User interface change data
Segment Open

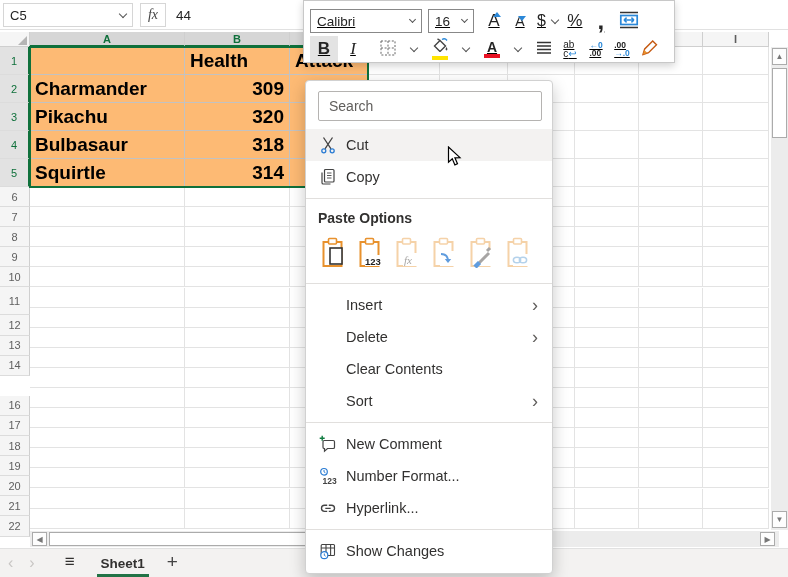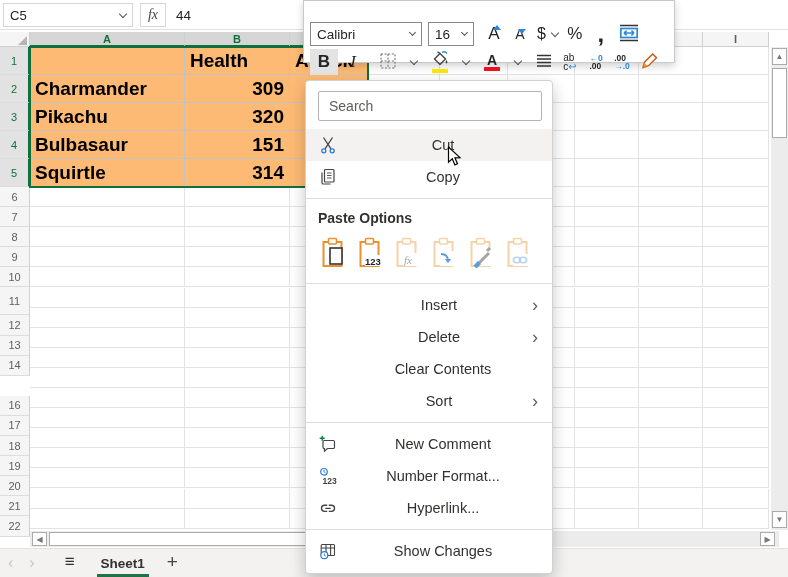"Calibri" #minitb { padding: 19px 6px -> 6px 6px; text-decoration: none -> underline }
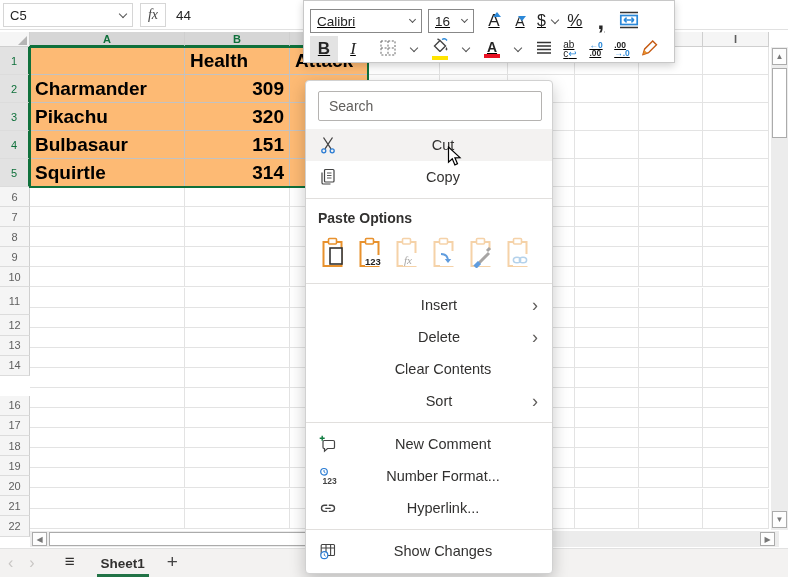"151" div.cell { text: 151 -> 318 }
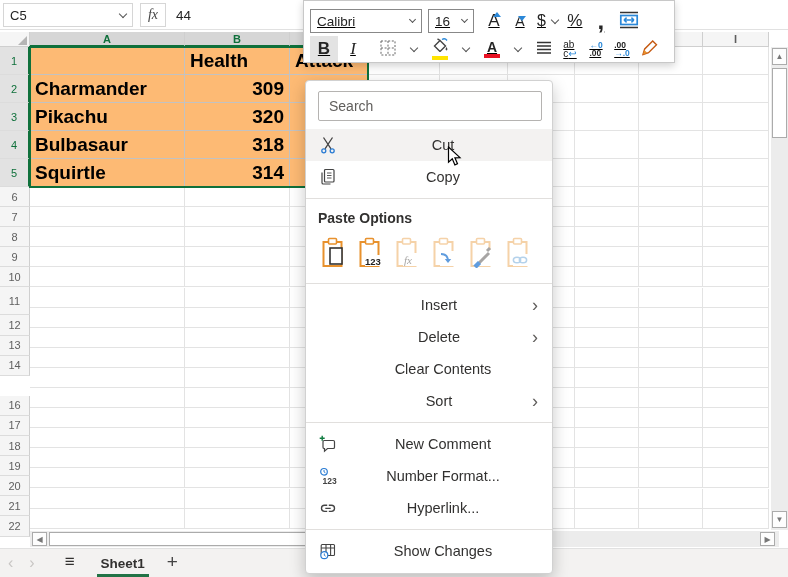"Cut" .mlabel { text-align: center -> none }
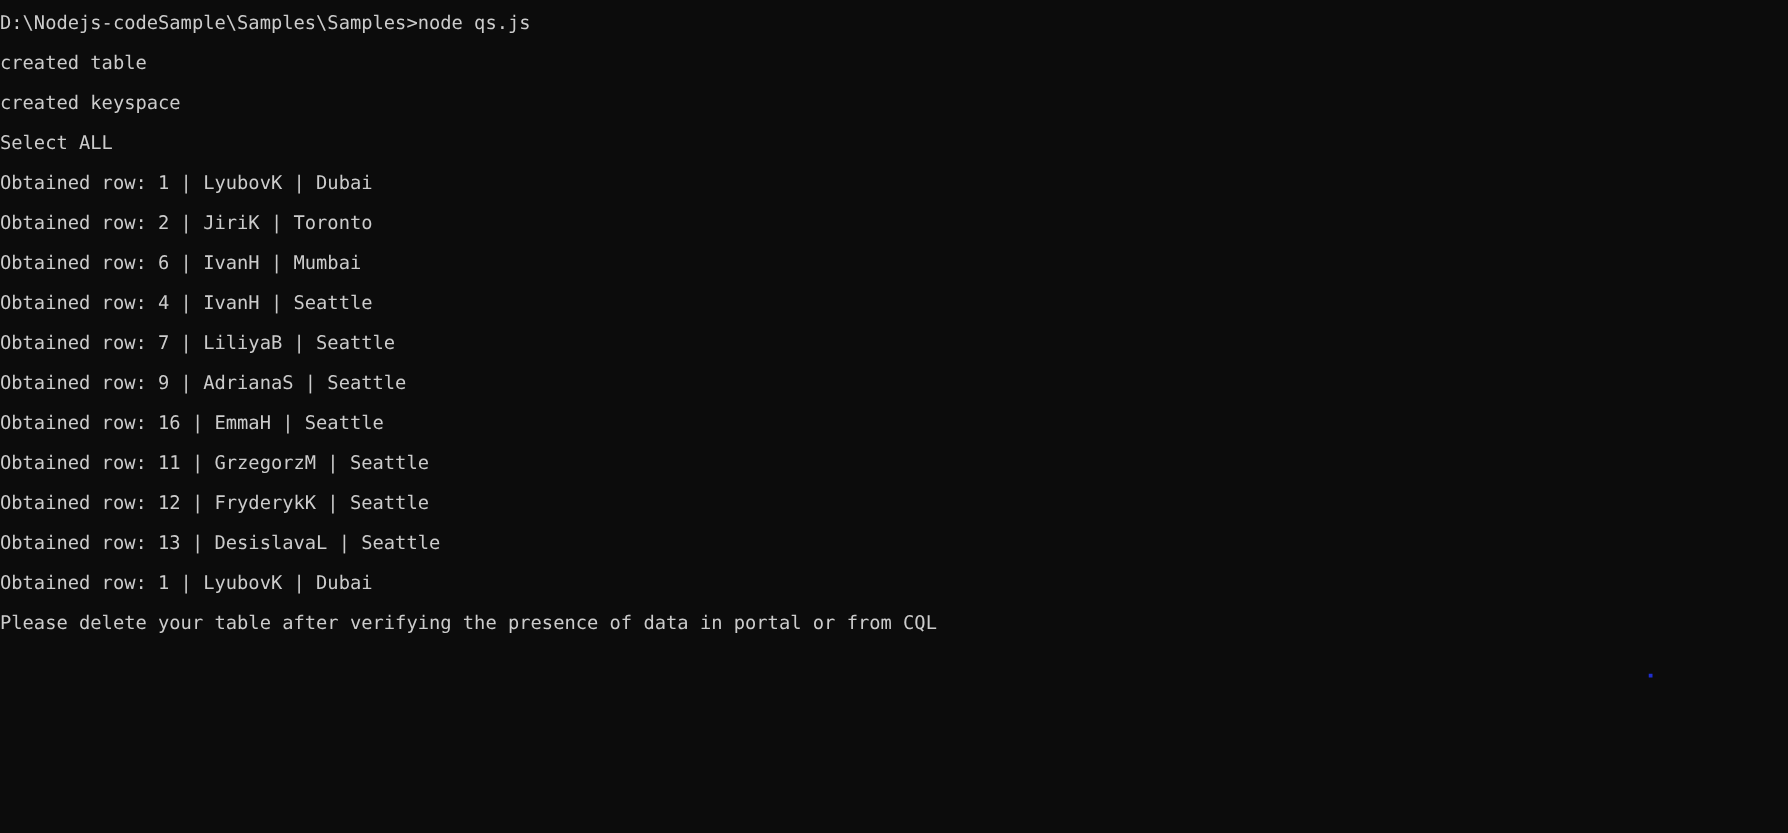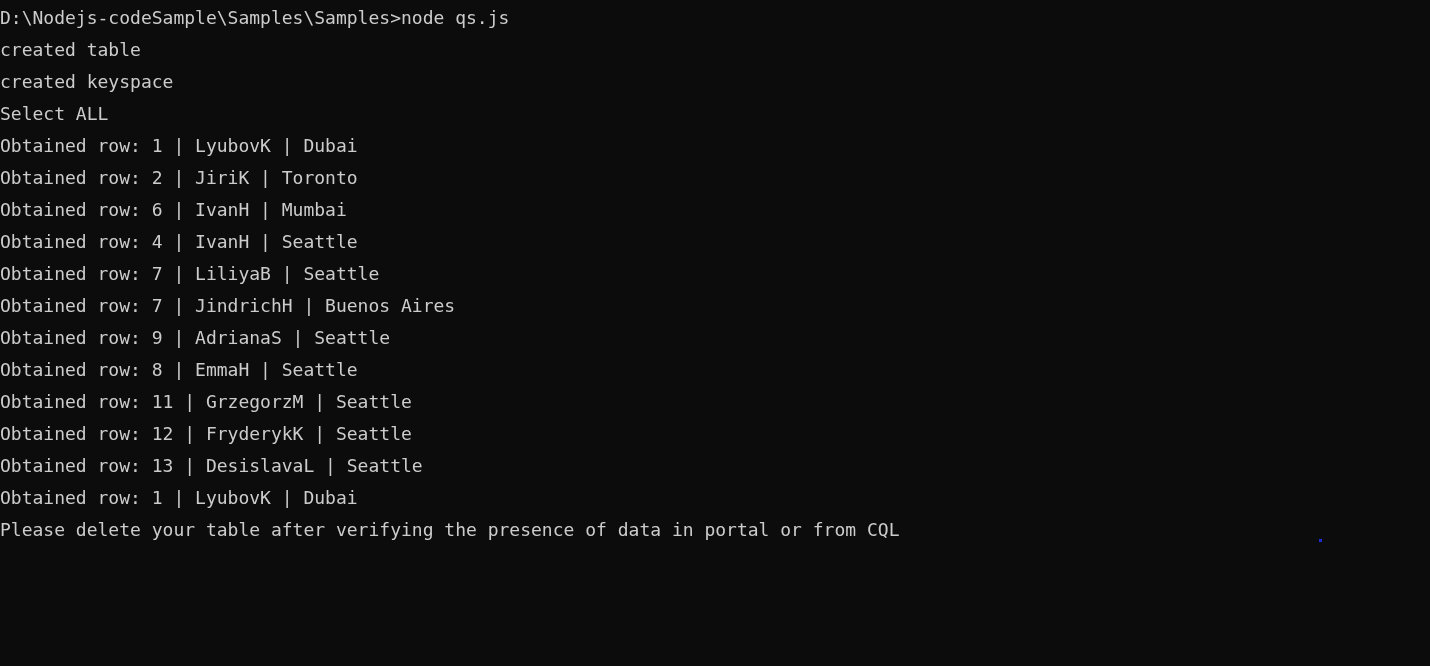"D:\Nodejs-codeSample\Samples\Samples>nod" #terminal { font-size: 18px -> 15px }
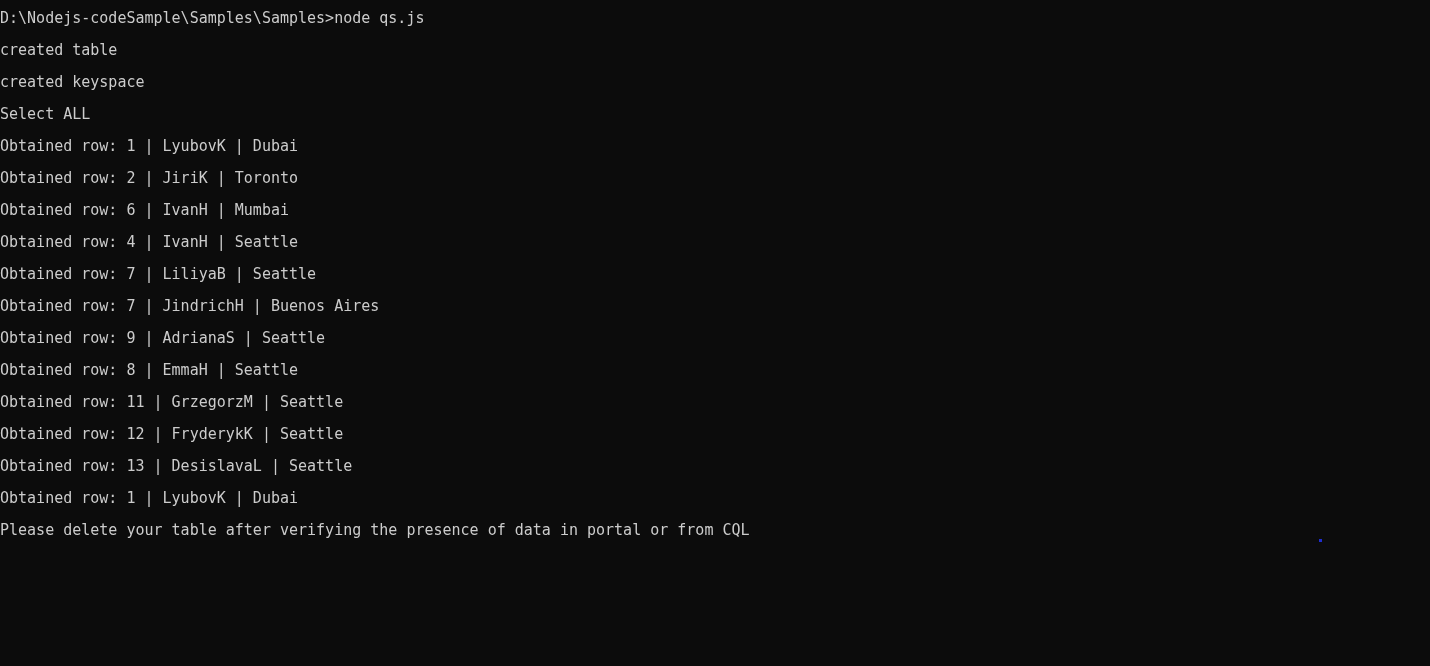"Obtained row: 7 | JindrichH" div.line { html: <div>Obtained row: 7 | JindrichH | Buenos Aires</div> -> none }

Segment Closed

What you will do:
A faithful copy is needed of the lines from the one containing "text-align: center ->" through the last line of the data above, with pictures left out.

Written reply:
"Cut" .mlabel { text-align: center -> none }
"D:\Nodejs-codeSample\Samples\Samples>nod" #terminal { font-size: 18px -> 15px }
"Obtained row: 7 | JindrichH" div.line { html: <div>Obtained row: 7 | JindrichH | Buenos Aires</div> -> none }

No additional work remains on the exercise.